• Dataset extract:
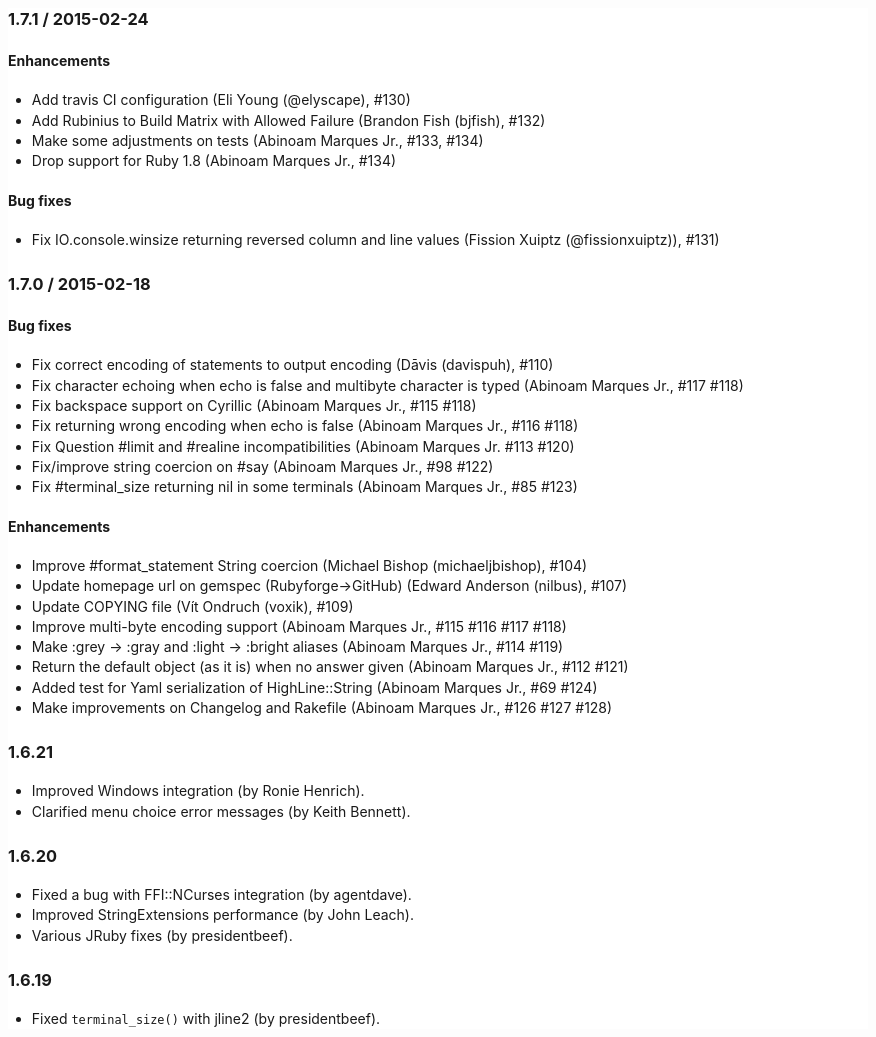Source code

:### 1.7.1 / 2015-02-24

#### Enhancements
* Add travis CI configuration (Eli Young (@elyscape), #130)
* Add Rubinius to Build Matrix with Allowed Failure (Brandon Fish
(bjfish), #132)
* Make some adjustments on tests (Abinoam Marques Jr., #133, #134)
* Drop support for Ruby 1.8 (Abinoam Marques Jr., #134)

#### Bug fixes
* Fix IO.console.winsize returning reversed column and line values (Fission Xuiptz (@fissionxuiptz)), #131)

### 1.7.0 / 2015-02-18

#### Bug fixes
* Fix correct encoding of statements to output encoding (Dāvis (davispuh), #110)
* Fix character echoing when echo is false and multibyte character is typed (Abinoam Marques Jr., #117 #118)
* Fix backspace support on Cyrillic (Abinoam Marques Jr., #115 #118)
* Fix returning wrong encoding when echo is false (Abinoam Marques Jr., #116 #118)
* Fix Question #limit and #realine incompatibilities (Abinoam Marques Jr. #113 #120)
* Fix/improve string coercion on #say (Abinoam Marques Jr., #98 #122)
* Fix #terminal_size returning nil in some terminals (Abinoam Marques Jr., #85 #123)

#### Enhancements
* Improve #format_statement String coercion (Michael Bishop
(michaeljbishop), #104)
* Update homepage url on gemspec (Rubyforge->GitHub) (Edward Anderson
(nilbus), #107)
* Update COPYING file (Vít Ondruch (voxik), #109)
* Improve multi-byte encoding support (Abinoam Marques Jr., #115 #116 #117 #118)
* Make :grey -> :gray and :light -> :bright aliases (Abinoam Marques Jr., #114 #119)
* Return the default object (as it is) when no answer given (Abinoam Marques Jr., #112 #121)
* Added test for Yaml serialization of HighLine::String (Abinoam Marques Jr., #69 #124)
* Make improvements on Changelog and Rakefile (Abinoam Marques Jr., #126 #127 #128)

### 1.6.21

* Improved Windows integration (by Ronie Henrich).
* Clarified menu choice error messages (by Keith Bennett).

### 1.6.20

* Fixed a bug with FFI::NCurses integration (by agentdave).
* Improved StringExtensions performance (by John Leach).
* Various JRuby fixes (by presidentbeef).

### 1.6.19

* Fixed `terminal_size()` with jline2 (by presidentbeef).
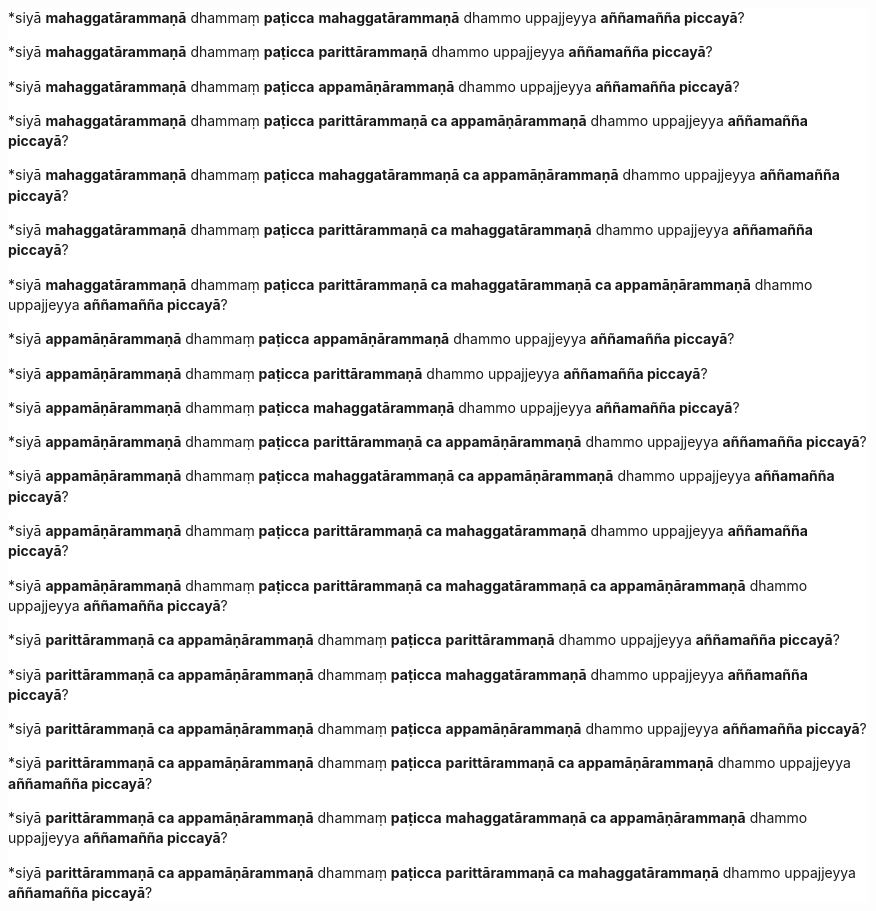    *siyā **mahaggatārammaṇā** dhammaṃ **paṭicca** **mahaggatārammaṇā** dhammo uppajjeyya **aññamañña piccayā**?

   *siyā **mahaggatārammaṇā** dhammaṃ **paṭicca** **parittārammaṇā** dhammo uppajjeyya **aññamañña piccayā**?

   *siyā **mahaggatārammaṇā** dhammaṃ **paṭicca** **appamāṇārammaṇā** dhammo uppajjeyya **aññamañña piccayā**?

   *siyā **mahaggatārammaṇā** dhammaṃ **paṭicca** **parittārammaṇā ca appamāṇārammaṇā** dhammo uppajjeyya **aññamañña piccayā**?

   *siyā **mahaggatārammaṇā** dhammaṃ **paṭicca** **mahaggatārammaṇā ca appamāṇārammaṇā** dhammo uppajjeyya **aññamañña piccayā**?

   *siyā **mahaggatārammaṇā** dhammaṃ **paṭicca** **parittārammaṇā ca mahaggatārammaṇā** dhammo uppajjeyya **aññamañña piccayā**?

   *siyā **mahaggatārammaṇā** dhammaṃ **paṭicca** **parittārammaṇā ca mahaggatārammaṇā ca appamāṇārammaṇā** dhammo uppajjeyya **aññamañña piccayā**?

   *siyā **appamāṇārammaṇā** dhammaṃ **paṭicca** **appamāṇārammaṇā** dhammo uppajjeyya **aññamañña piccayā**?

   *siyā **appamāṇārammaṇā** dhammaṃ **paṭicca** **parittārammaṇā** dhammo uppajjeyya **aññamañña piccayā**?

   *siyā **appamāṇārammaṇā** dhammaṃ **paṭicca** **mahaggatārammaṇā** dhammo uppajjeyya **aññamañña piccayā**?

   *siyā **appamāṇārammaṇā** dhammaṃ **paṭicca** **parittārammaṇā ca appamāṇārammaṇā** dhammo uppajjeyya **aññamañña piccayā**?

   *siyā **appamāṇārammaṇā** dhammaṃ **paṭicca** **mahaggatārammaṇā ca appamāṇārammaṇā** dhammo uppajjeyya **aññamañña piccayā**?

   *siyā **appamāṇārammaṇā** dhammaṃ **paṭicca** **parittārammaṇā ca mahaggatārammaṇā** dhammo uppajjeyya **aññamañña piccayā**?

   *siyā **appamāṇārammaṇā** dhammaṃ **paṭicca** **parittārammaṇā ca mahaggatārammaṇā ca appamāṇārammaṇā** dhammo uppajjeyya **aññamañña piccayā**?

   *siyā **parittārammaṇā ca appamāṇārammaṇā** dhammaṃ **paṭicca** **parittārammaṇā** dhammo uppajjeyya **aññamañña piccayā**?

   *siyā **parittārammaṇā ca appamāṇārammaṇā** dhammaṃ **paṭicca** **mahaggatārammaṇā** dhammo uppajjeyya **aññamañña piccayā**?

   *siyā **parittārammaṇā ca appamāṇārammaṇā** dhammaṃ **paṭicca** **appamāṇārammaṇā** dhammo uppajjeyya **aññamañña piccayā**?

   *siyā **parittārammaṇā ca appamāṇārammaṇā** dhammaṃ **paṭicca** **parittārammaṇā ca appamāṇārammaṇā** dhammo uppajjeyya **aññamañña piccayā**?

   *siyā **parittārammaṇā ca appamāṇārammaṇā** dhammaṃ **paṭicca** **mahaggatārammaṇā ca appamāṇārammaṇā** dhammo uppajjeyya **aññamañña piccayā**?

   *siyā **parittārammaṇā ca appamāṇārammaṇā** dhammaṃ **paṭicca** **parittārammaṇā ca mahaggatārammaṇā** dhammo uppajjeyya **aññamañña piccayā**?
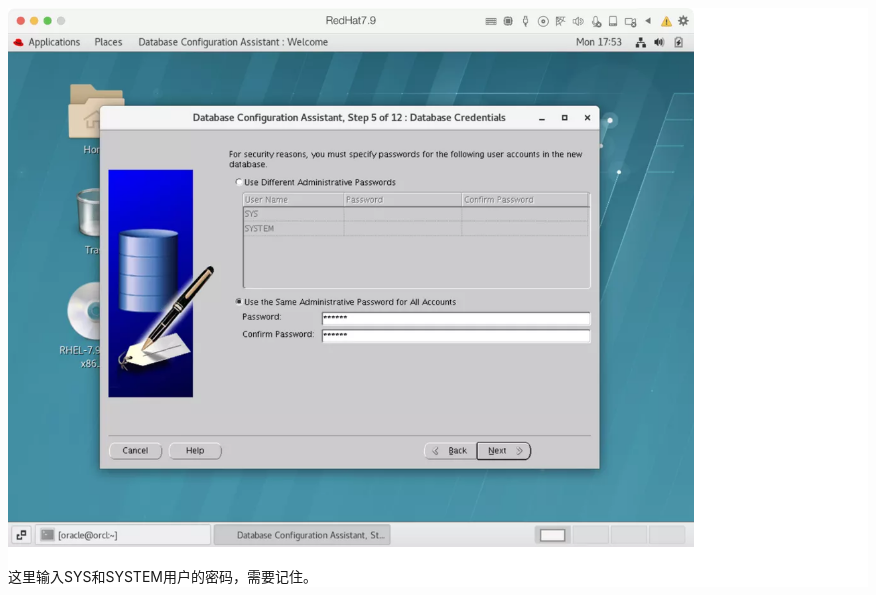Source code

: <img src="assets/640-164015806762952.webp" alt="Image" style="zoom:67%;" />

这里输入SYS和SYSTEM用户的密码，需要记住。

* * *

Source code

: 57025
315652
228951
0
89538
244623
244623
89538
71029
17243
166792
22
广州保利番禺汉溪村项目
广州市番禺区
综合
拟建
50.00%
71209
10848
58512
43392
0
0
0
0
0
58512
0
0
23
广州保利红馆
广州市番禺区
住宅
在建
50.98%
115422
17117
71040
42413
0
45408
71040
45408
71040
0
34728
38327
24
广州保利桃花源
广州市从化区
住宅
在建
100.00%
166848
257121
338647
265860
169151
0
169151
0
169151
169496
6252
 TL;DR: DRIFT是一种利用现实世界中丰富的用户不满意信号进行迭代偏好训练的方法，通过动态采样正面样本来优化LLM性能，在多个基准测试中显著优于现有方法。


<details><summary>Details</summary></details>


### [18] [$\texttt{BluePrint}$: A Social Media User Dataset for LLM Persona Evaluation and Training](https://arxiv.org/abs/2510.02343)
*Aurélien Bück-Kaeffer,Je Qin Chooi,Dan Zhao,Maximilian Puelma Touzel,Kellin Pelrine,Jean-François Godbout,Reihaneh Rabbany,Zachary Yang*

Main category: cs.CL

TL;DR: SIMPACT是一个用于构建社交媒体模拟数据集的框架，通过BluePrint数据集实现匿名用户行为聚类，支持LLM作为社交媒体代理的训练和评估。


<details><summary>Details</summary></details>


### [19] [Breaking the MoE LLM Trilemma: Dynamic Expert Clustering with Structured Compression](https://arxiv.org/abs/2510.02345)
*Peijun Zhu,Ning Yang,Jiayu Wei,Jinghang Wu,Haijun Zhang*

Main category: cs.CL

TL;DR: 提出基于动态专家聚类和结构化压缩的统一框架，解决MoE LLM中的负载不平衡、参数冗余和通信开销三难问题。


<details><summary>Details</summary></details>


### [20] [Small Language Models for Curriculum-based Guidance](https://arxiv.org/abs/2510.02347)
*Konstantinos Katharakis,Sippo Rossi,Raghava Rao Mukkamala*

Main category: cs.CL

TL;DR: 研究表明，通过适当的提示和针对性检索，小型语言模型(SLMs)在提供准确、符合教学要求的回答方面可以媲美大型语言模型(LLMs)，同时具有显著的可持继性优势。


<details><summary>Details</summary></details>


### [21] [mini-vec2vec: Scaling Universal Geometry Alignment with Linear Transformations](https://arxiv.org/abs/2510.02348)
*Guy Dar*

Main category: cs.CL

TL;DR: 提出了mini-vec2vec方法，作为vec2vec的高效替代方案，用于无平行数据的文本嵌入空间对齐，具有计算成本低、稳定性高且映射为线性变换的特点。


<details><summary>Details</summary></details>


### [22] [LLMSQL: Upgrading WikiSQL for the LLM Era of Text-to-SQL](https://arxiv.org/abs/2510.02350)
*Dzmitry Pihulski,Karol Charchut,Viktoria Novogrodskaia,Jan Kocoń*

• Task item: Reproduce every line in the data that has the word "Fixed" in it.

• Response box:
* Fixed a bug with FFI::NCurses integration (by agentdave).
* Fixed `terminal_size()` with jline2 (by presidentbeef).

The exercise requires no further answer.